鏡には三白眼の悪魔のような目が映っていた。
なんとか自分を抑えていた…しかし、本当のことを言われていると感じてはいたが、怒りが湧き上がってきていた。
なんとか自分を冷静に保ちながら、
部屋を出た。

打ちのめされた状態で、茫然としたまま、1時間くらいして社員宿舎に着いた。明るいうちに冷たい布団に入り込んで横になった。ぐったり疲れてしまっていた。

明日は、御形先生に予約を入れてある日だ。
なんだか落ち込んだまま、その日は食事もしないで気付いたら寝てしまった。気づいたら、真夜中だった。

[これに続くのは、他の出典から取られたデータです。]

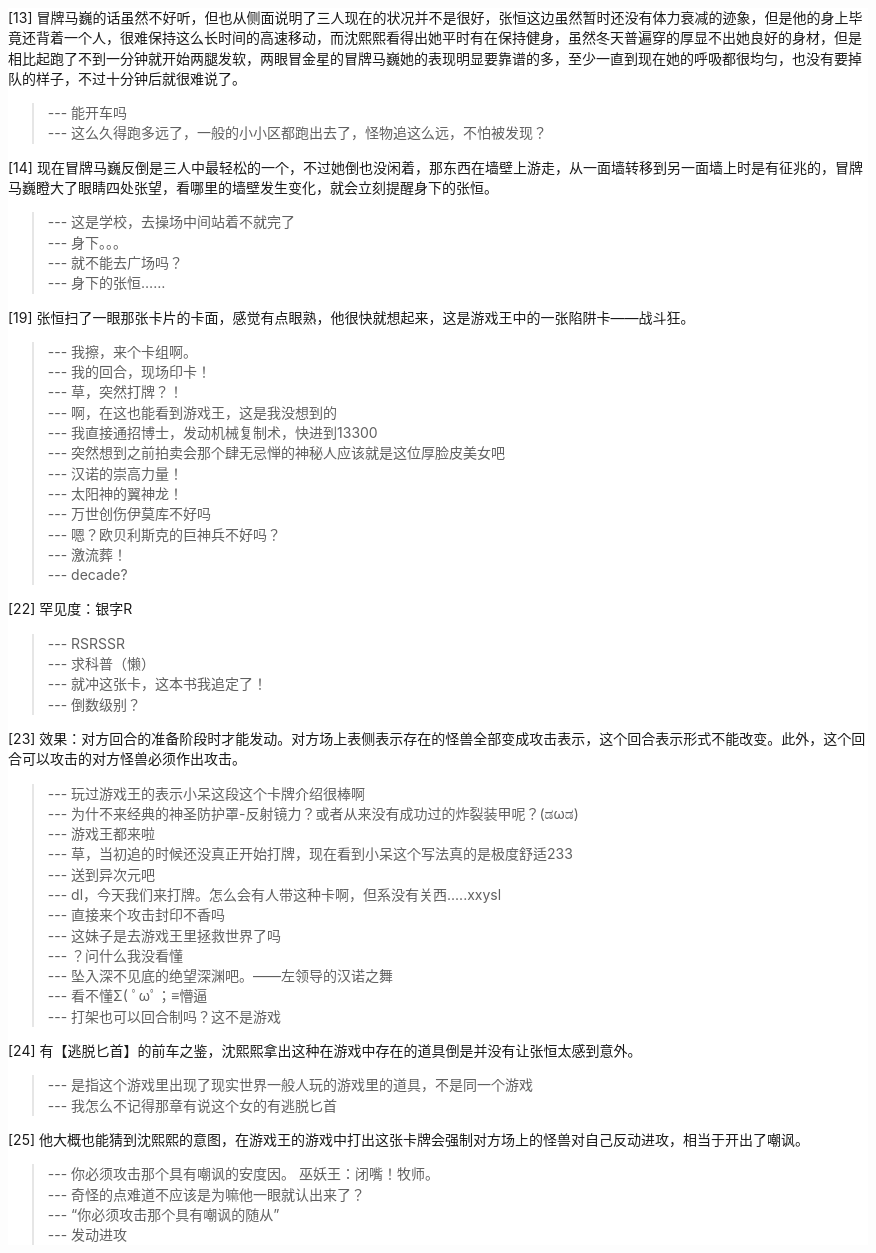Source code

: [13] 冒牌马巍的话虽然不好听，但也从侧面说明了三人现在的状况并不是很好，张恒这边虽然暂时还没有体力衰减的迹象，但是他的身上毕竟还背着一个人，很难保持这么长时间的高速移动，而沈熙熙看得出她平时有在保持健身，虽然冬天普遍穿的厚显不出她良好的身材，但是相比起跑了不到一分钟就开始两腿发软，两眼冒金星的冒牌马巍她的表现明显要靠谱的多，至少一直到现在她的呼吸都很均匀，也没有要掉队的样子，不过十分钟后就很难说了。
>--- 能开车吗<br>
>--- 这么久得跑多远了，一般的小小区都跑出去了，怪物追这么远，不怕被发现？<br>

[14] 现在冒牌马巍反倒是三人中最轻松的一个，不过她倒也没闲着，那东西在墙壁上游走，从一面墙转移到另一面墙上时是有征兆的，冒牌马巍瞪大了眼睛四处张望，看哪里的墙壁发生变化，就会立刻提醒身下的张恒。
>--- 这是学校，去操场中间站着不就完了<br>
>--- 身下。。。<br>
>--- 就不能去广场吗？<br>
>--- 身下的张恒……<br>

[19] 张恒扫了一眼那张卡片的卡面，感觉有点眼熟，他很快就想起来，这是游戏王中的一张陷阱卡——战斗狂。
>--- 我擦，来个卡组啊。<br>
>--- 我的回合，现场印卡！<br>
>--- 草，突然打牌？！<br>
>--- 啊，在这也能看到游戏王，这是我没想到的<br>
>--- 我直接通招博士，发动机械复制术，快进到13300<br>
>--- 突然想到之前拍卖会那个肆无忌惮的神秘人应该就是这位厚脸皮美女吧<br>
>--- 汉诺的崇高力量！<br>
>--- 太阳神的翼神龙！<br>
>--- 万世创伤伊莫库不好吗<br>
>--- 嗯？欧贝利斯克的巨神兵不好吗？<br>
>--- 激流葬！<br>
>--- decade?<br>

[22] 罕见度：银字R
>--- RSRSSR<br>
>--- 求科普（懒）<br>
>--- 就冲这张卡，这本书我追定了！<br>
>--- 倒数级别？<br>

[23] 效果：对方回合的准备阶段时才能发动。对方场上表侧表示存在的怪兽全部变成攻击表示，这个回合表示形式不能改变。此外，这个回合可以攻击的对方怪兽必须作出攻击。
>--- 玩过游戏王的表示小呆这段这个卡牌介绍很棒啊<br>
>--- 为什不来经典的神圣防护罩-反射镜力？或者从来没有成功过的炸裂装甲呢？(ಡωಡ)<br>
>--- 游戏王都来啦<br>
>--- 草，当初追的时候还没真正开始打牌，现在看到小呆这个写法真的是极度舒适233<br>
>--- 送到异次元吧<br>
>--- dl，今天我们来打牌。怎么会有人带这种卡啊，但系没有关西.....xxysl<br>
>--- 直接来个攻击封印不香吗<br>
>--- 这妹子是去游戏王里拯救世界了吗<br>
>--- ？问什么我没看懂<br>
>--- 坠入深不见底的绝望深渊吧。——左领导的汉诺之舞<br>
>--- 看不懂Σ( ﾟωﾟ；≡懵逼<br>
>--- 打架也可以回合制吗？这不是游戏<br>

[24] 有【逃脱匕首】的前车之鉴，沈熙熙拿出这种在游戏中存在的道具倒是并没有让张恒太感到意外。
>--- 是指这个游戏里出现了现实世界一般人玩的游戏里的道具，不是同一个游戏<br>
>--- 我怎么不记得那章有说这个女的有逃脱匕首<br>

[25] 他大概也能猜到沈熙熙的意图，在游戏王的游戏中打出这张卡牌会强制对方场上的怪兽对自己反动进攻，相当于开出了嘲讽。
>--- 你必须攻击那个具有嘲讽的安度因。
巫妖王：闭嘴！牧师。<br>
>--- 奇怪的点难道不应该是为嘛他一眼就认出来了？<br>
>--- “你必须攻击那个具有嘲讽的随从”<br>
>--- 发动进攻<br>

水道から水を飲んで、冷蔵庫にあった魚肉ソーセージと食パンを胃袋に押し込んだ。背中からつかまれている不幸のかたまりを、いつも同様にかんじたまま、うがいだけして、また布団に入った。

虚空に何か、目に見えない存在が、あざわらっているような気がしていた。
動悸がしたが、気付いたら、寝入っていた。